BEGIN RECORDS SUPPLIED

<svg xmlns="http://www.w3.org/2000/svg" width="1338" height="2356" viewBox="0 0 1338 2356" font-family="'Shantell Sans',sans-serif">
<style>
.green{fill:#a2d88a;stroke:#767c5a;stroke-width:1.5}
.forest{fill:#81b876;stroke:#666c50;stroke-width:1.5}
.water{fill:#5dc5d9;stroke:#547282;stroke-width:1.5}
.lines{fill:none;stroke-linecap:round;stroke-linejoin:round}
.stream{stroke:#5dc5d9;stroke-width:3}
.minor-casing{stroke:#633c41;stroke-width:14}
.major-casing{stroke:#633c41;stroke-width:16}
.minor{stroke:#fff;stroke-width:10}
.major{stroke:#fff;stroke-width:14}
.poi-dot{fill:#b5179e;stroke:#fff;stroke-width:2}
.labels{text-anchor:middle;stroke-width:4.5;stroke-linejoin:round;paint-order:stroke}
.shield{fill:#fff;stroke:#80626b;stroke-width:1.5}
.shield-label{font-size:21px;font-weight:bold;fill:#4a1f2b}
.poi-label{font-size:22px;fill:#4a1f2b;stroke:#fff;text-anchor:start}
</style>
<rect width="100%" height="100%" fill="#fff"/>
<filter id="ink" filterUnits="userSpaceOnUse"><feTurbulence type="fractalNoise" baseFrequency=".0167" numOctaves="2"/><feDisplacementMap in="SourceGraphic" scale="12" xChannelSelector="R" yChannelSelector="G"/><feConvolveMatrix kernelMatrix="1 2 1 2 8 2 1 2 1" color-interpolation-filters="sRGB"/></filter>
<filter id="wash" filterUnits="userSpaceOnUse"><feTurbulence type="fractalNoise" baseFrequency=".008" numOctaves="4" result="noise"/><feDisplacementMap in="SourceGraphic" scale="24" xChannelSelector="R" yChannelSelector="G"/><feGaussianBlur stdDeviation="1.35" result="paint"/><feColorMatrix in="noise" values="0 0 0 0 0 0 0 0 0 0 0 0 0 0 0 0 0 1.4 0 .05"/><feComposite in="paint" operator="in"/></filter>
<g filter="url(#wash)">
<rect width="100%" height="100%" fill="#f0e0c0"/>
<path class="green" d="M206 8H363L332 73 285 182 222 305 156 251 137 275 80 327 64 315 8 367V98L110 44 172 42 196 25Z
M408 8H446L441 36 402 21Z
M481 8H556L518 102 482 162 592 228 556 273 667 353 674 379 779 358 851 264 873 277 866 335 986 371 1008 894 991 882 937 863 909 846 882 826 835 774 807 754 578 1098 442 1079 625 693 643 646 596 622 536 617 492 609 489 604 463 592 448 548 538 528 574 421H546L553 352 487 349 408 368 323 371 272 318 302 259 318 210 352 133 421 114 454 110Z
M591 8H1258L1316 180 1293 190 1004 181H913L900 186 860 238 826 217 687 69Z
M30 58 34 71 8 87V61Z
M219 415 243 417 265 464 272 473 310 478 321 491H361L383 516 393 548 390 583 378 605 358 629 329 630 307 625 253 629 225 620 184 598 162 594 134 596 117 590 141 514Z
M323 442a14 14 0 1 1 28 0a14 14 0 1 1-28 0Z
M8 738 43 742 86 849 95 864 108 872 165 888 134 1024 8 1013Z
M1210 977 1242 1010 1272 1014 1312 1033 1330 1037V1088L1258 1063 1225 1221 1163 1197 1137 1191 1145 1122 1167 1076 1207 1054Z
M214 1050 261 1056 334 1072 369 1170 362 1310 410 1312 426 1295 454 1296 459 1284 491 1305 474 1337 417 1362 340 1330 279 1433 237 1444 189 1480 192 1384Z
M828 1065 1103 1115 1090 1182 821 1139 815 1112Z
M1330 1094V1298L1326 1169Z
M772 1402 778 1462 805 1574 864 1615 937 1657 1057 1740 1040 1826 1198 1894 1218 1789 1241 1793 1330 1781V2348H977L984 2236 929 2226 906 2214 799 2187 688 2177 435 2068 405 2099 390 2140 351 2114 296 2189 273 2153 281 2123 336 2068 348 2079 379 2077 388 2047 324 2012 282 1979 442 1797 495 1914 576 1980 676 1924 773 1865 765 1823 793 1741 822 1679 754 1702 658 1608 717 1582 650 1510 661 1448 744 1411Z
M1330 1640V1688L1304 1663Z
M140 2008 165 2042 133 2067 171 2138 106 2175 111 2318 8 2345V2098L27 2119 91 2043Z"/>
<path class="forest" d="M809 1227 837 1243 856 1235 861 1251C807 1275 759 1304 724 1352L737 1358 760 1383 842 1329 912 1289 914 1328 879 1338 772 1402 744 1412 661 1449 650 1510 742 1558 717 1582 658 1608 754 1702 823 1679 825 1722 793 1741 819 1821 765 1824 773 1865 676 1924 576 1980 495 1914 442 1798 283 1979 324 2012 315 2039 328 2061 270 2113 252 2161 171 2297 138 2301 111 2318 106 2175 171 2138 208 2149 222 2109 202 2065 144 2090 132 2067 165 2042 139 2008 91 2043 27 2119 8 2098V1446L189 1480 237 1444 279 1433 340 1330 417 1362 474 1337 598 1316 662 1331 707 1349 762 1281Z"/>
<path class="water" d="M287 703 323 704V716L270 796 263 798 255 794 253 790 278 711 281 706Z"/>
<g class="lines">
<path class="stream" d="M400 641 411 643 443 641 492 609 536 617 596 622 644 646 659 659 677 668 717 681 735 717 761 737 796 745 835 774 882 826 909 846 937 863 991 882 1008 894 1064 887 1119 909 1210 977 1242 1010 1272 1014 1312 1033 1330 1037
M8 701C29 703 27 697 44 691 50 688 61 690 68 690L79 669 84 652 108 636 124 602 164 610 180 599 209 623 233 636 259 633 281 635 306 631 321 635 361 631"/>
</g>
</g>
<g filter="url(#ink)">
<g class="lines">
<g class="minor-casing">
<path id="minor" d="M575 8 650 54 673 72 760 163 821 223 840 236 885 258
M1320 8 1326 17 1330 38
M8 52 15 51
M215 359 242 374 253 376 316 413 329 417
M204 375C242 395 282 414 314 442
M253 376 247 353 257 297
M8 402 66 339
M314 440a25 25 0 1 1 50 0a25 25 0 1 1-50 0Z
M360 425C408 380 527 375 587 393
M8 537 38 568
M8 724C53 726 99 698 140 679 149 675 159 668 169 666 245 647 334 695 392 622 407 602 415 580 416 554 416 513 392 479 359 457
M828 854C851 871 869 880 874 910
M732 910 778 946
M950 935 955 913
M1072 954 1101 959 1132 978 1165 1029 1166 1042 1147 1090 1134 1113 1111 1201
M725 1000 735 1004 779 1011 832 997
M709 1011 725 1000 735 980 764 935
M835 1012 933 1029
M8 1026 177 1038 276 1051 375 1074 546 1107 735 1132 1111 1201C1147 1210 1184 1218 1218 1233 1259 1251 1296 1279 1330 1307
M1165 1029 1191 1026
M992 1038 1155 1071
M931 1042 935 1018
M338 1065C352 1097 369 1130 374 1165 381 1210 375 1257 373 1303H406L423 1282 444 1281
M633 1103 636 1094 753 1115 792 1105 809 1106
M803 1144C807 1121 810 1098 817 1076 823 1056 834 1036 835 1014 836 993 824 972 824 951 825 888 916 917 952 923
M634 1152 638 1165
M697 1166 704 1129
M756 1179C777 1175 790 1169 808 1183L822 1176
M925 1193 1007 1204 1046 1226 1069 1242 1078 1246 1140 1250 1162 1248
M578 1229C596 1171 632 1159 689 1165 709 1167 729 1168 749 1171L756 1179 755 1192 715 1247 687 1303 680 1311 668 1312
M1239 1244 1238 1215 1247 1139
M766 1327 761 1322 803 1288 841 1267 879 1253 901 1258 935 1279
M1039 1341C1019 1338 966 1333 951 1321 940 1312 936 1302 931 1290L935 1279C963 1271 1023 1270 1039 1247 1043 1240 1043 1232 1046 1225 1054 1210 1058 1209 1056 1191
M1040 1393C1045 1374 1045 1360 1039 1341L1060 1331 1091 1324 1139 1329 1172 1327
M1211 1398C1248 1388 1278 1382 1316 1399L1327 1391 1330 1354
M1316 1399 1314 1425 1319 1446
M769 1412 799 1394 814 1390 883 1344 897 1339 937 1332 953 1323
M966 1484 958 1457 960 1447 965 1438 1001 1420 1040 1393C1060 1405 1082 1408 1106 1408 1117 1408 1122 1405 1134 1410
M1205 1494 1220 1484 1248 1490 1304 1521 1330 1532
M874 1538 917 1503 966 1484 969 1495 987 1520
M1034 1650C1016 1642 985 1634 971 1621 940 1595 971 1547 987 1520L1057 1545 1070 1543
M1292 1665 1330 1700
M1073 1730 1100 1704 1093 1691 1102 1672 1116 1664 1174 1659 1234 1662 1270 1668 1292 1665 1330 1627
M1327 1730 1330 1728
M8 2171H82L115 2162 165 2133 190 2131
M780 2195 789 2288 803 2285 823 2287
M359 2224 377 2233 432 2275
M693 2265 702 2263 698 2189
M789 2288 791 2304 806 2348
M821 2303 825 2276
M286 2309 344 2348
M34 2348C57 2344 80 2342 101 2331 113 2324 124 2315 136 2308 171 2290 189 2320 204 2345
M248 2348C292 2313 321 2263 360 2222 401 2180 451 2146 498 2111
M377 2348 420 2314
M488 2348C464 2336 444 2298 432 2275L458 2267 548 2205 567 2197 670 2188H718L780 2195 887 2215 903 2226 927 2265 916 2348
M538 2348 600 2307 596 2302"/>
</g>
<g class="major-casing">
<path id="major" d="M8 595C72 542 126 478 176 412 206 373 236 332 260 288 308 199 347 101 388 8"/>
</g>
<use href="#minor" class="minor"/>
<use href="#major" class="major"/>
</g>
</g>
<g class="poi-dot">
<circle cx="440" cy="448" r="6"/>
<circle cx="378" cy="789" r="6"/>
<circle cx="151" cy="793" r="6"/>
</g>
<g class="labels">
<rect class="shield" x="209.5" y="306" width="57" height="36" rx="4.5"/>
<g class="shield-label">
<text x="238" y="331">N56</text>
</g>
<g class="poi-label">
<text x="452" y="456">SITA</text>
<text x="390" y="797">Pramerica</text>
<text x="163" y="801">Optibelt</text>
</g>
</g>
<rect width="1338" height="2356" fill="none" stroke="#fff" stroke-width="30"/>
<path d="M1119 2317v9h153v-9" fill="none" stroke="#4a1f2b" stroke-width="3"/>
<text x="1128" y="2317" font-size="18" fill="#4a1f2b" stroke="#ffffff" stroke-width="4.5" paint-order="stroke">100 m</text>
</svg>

END RECORDS SUPPLIED

WHAT IS NEEDED: What is the number of lines in the data holding the word "yChannelSelector"? Reply with that number only.

ANSWER SECTION: 2